**Text passage:**
- - - - - - -

Pride Project, Inc. isn’t structured around cut-and-dry goods and services: It aims to fill in the gaps of what a traditional education can provide, to give people ‘experiences that aren’t quantifiable.’

By Lucia Shen

Photo: Ashlee Green

In December 2020, Pride Project Inc. bought the former Chatham Elementary School building on Bonvue Street in Observatory Hill. With this purchase, a “research repository,” as founder Robert Howard II describes it, was revealed. 

Pride Project’s aim, according to Howard, is to “give students a place for opportunities outside of a traditional education setting where they can discover or become the best version of themselves.” He breaks the organization down into two facets: the building with all the facilities, and the programming. On one hand, Pride Project, with 6.3 acres of land on the end of Bonvue, aims to become a hub for the community. This “research repository,” as Howard coins it, includes services for the community such as childcare, personal trainers, and wellness and nutrition coaches. The organization wants to look at what the community needs and see if the space can help foster those things. 

In addition to providing space for what the community needs, the second facet of Pride Project is the programming: the people who help guide and educate others.

- - - - - - -

Saved entries
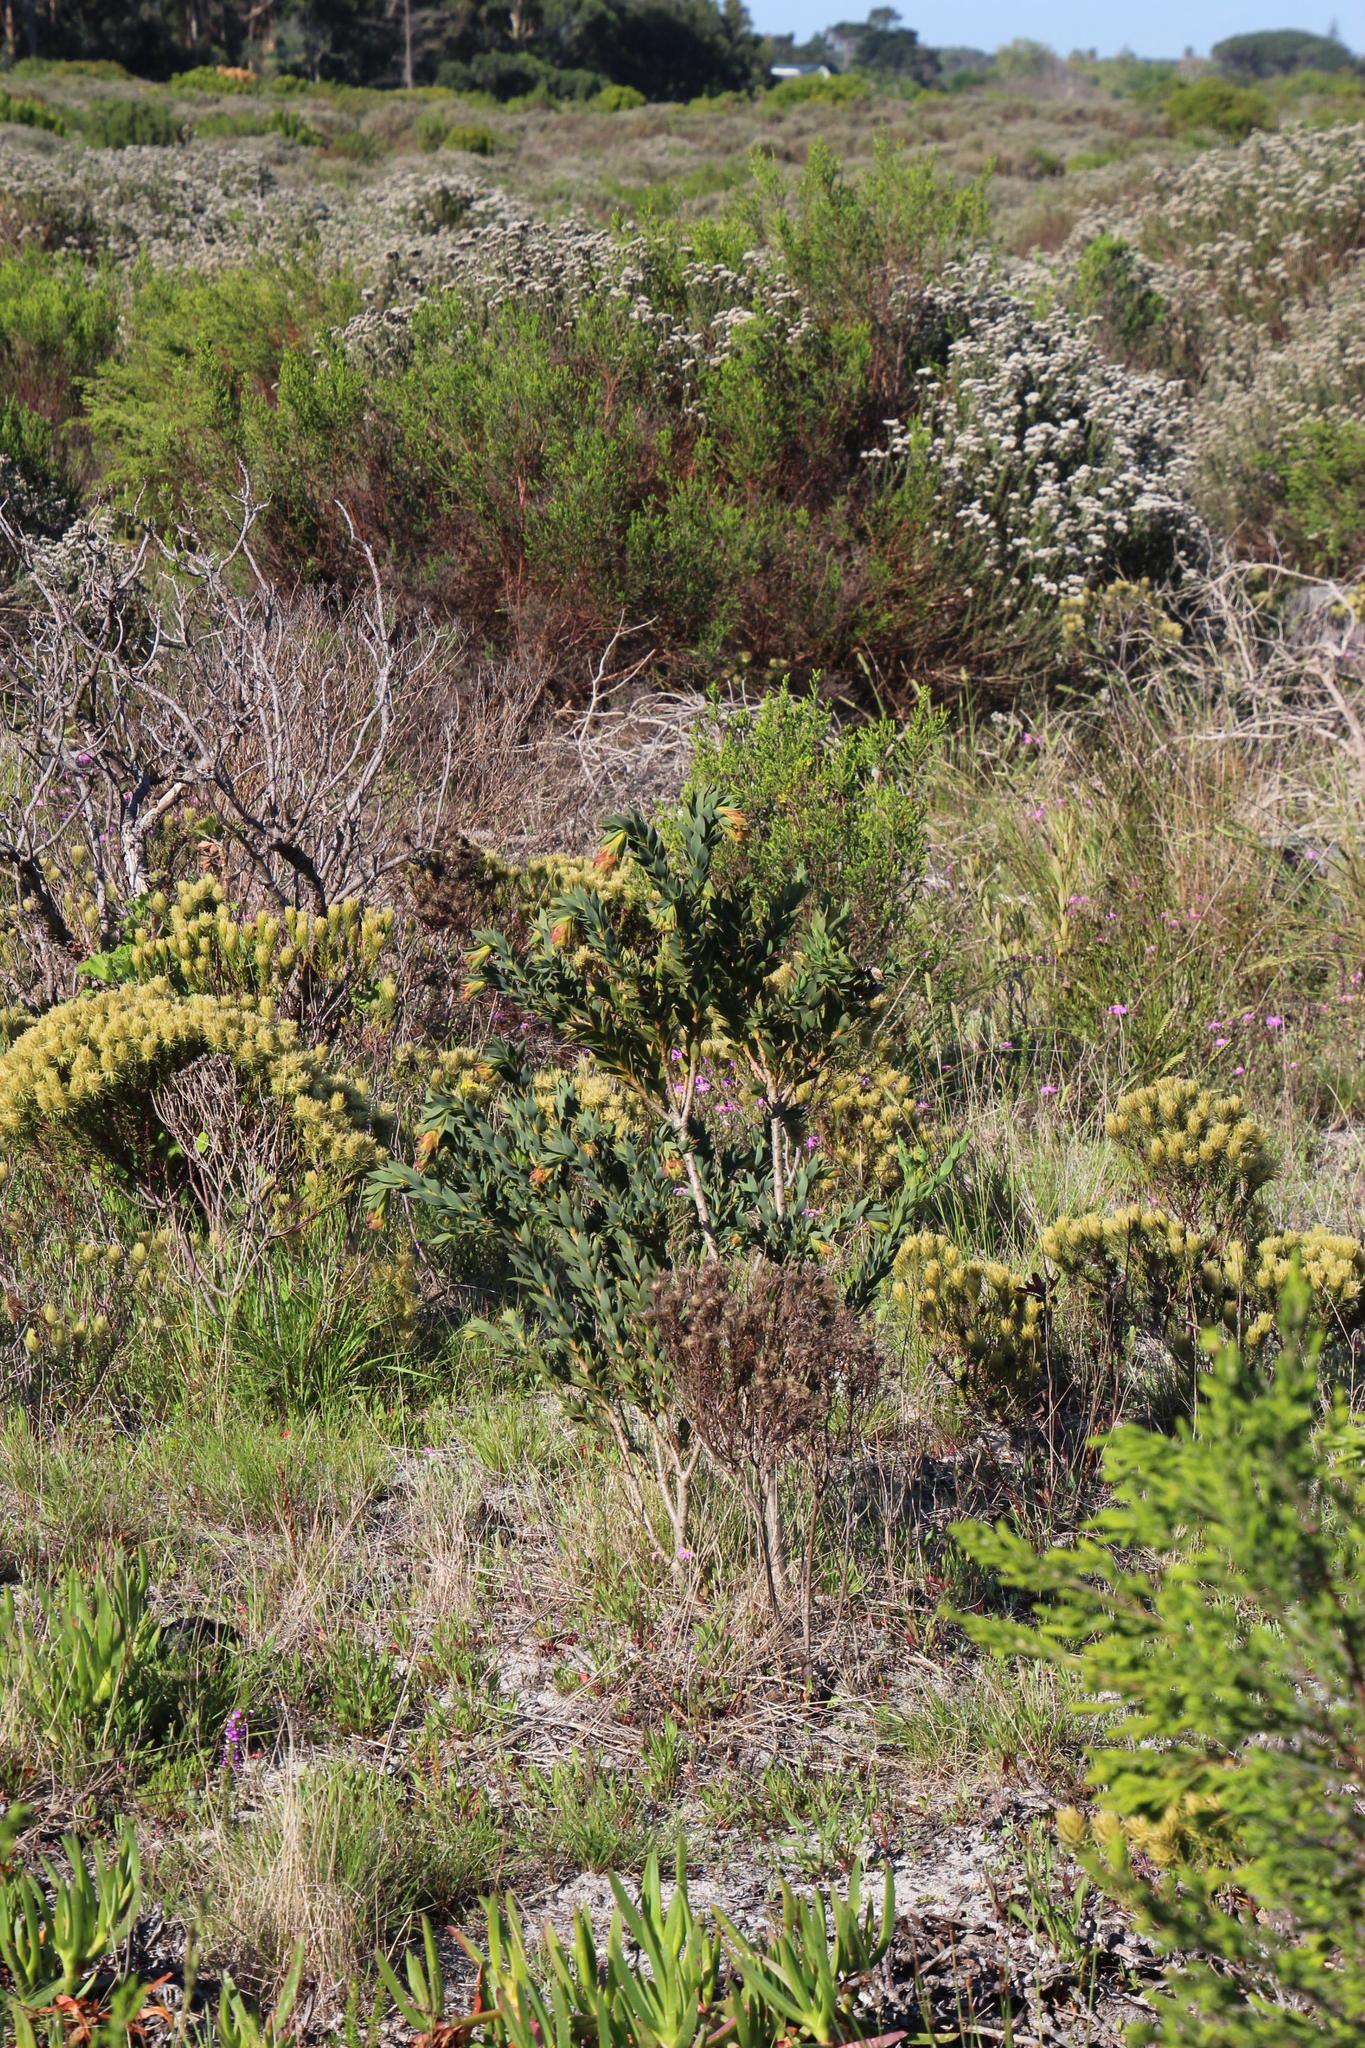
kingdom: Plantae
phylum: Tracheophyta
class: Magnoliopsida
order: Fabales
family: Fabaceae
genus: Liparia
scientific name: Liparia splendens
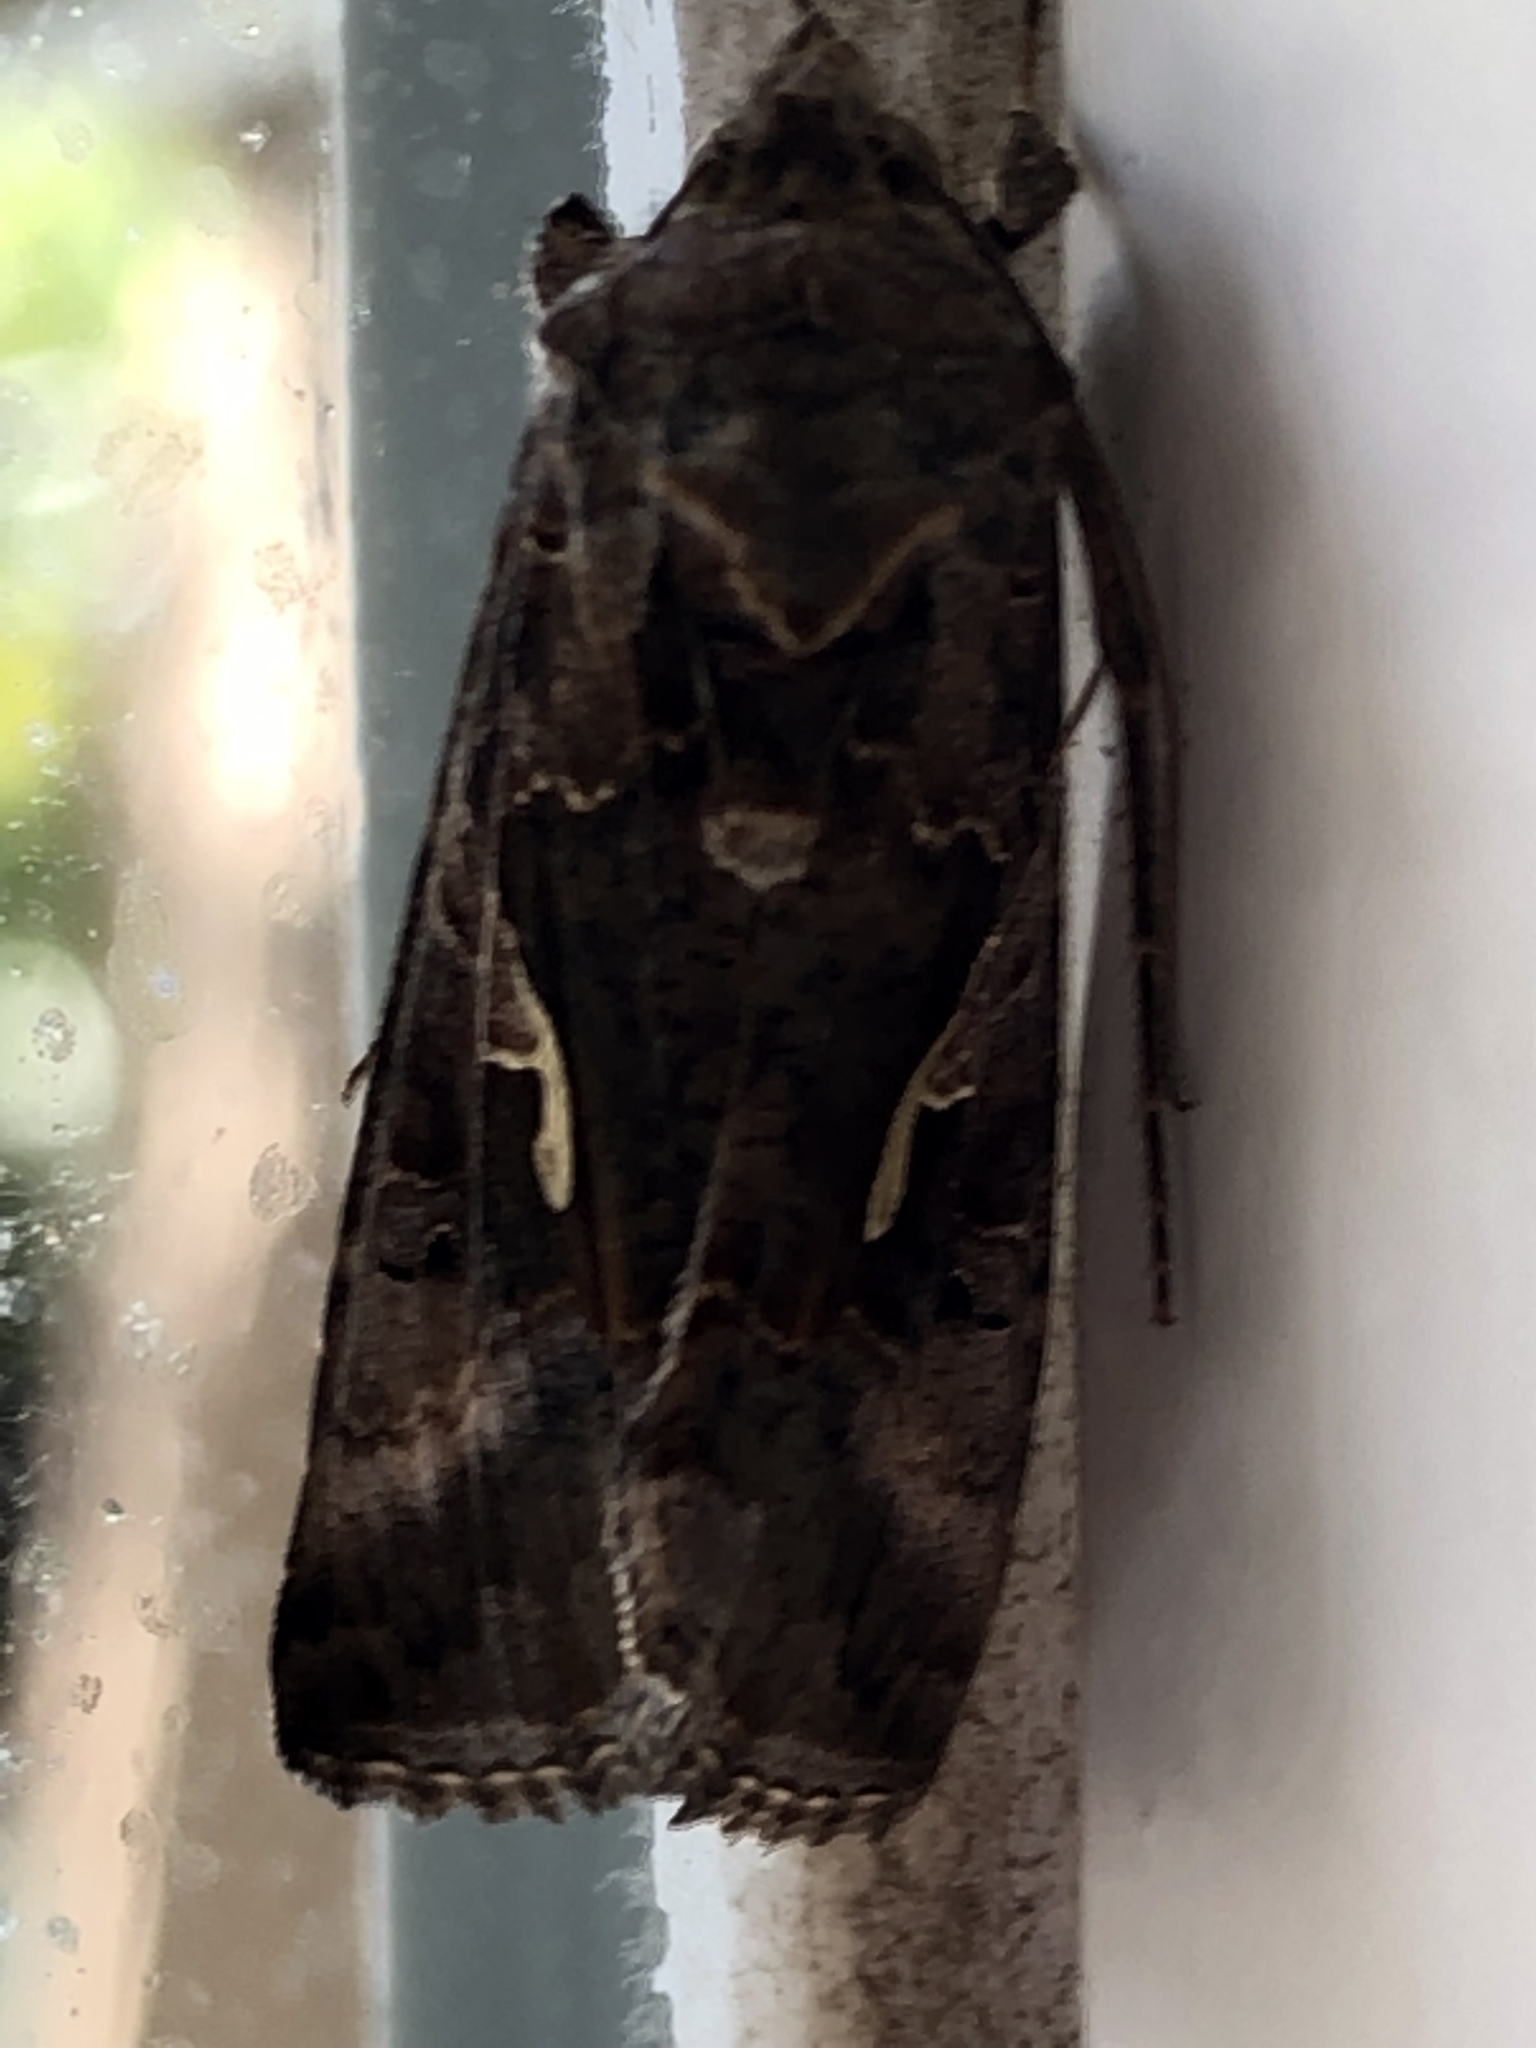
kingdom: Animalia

- - - - - - -

**What you need to do:** Write the next part of the Pride Project article, continuing from its last sentence.

**Task answer:**
Howard himself is a teacher at Perry Traditional Academy, his alma mater. Before there, he worked in banking, and it was the impact that his teachers had on him that made him become an educator at his old school. 

“I had a pretty decent career in banking, but I stayed in touch with those educators and they just really stayed on me and said, ‘You know, you’re really missing your calling, you should’ve been an educator your whole life,’” Howard says. “And one day I woke up and decided I wanted to do that.”

“I became an educator because when I look back on my life, I ran into some phenomenal educators, and they really changed my life. Actually, [they] really saved my life at a point in time in middle school,” Howard says. 

“About two or three of my best friends passed away via gun violence and my home life was kind of in disarray,” he continues. ”The only thing that really kept me going was that I had two phenomenal teachers in middle school that gave me a reason to go to school everyday.”

Now as an educator himself, Howard started Pride Project to fill in the gaps of what a traditional education can provide. It aims to give people “experiences that aren’t quantifiable,” he states.

“A lot of what we try to do is to try and be impactful, and I don’t know if you can always measure that in a nice way,” Howard says.

Although Pride Project provides tutoring and mentoring, Howard talks about how their organization is not necessarily structured around cut-and-dry goods and services. 

“We really try to come alongside things that people are already doing, and as the professional educators, it’s our job to get people to learn without them learning,” he says, “so they’re engaging in organic things that they like to do.”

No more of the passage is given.